(YOUR GOAL):
Pull out every line of the material below that contains the string "data", and copy each such line in full.

(INFORMATION):
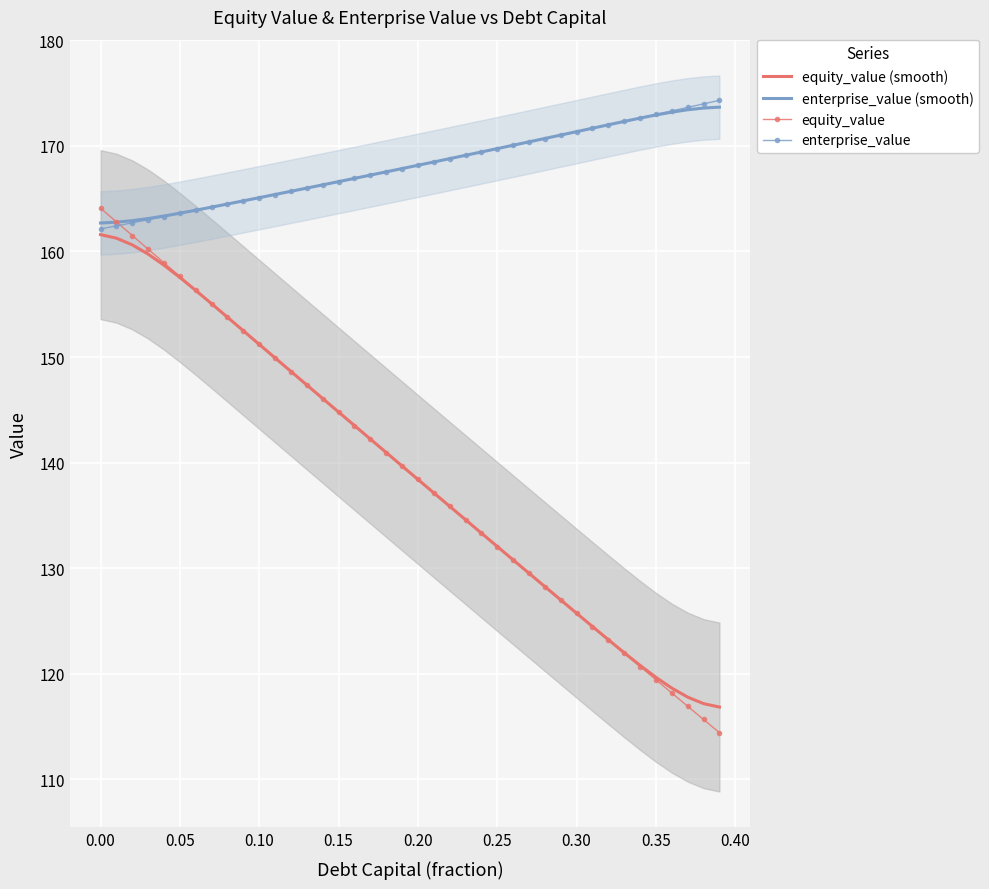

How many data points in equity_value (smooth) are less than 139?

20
---
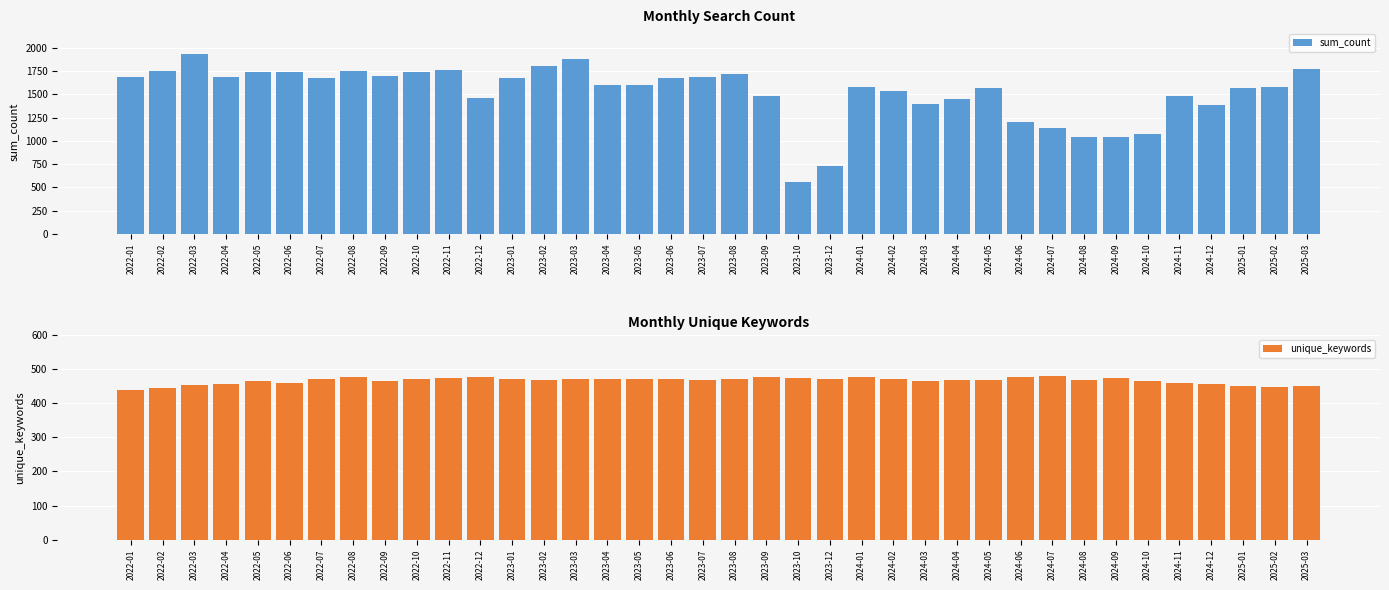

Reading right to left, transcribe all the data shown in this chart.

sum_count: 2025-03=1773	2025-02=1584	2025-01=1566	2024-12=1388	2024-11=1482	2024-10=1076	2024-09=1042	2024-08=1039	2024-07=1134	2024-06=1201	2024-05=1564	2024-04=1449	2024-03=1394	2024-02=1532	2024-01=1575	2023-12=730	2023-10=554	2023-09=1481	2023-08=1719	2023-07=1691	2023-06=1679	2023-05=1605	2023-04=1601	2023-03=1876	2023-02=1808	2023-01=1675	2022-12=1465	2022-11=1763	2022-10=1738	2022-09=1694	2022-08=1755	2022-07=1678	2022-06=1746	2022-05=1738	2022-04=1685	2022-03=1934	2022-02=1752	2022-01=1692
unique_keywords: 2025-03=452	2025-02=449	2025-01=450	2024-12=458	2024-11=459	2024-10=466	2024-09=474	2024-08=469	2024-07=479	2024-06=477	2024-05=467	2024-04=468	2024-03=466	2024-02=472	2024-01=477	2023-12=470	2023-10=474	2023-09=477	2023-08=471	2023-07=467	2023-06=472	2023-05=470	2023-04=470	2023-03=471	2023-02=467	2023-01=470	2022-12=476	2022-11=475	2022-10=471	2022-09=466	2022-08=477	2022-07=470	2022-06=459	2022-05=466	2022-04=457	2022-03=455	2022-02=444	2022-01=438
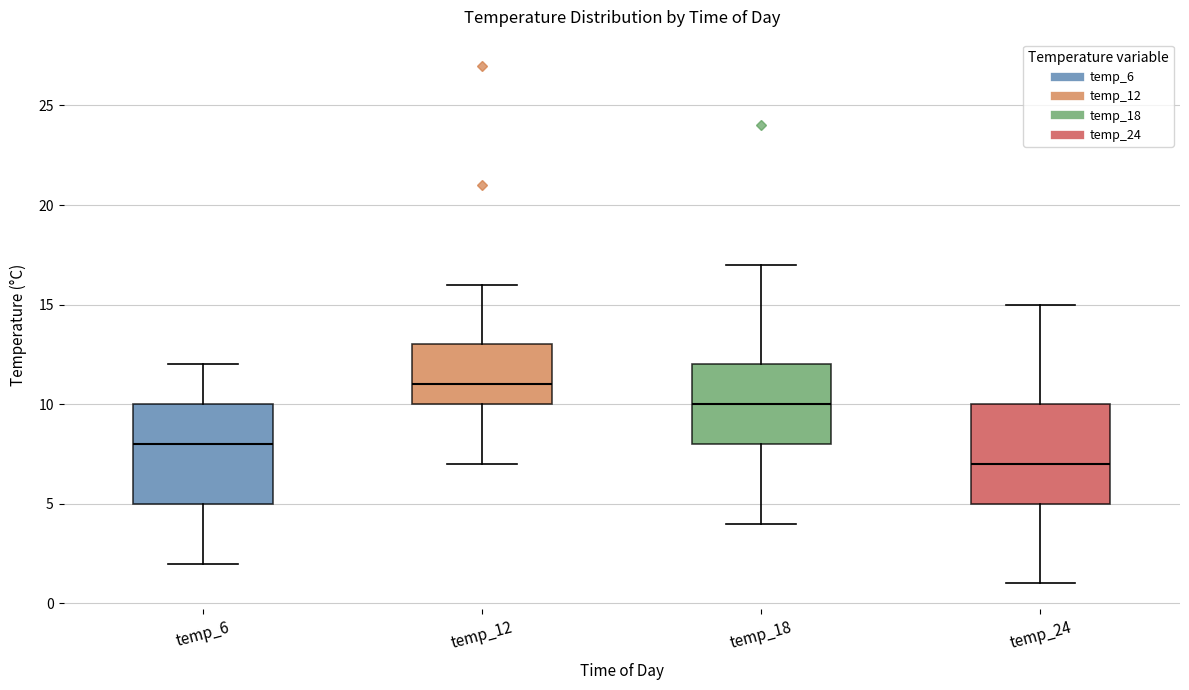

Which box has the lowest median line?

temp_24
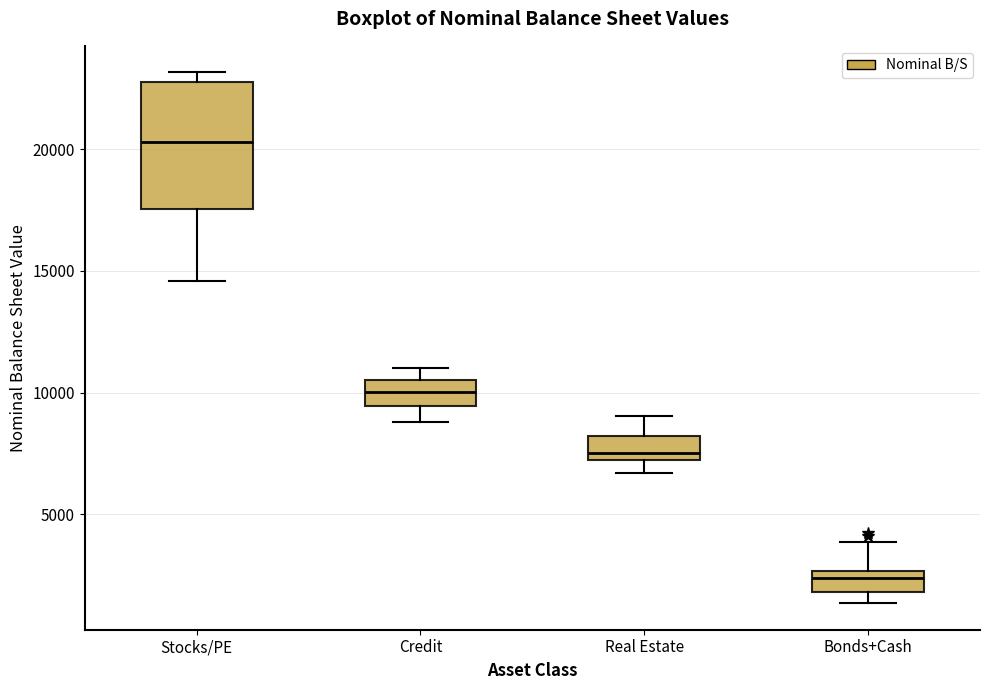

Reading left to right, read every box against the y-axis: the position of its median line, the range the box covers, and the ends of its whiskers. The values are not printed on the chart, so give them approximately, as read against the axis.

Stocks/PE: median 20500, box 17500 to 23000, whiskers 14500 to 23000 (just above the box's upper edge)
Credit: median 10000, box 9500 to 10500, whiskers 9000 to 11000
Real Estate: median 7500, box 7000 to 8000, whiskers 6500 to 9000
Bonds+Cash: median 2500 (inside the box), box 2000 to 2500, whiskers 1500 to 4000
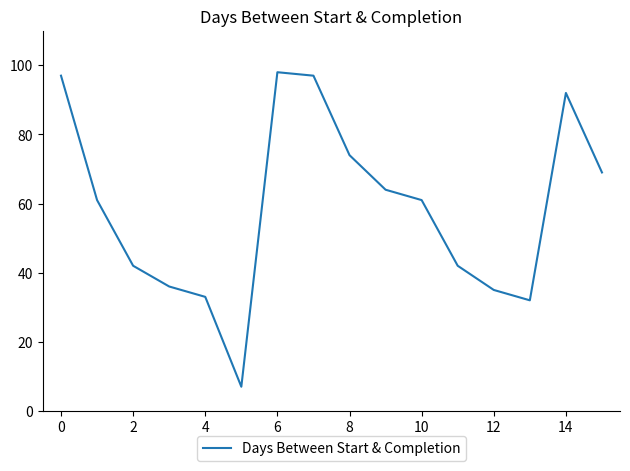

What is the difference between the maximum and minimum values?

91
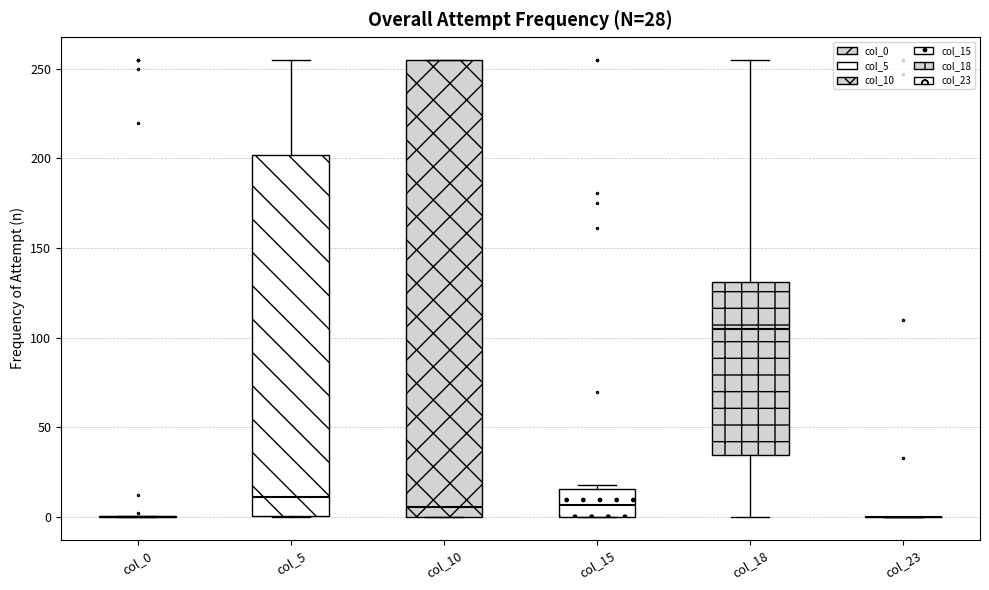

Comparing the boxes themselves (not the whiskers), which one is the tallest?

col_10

(OUTPUT FOR THIS EXERCISE):
How many data points in equity_value (smooth) are less than 139?
Reading right to left, transcribe all the data shown in this chart.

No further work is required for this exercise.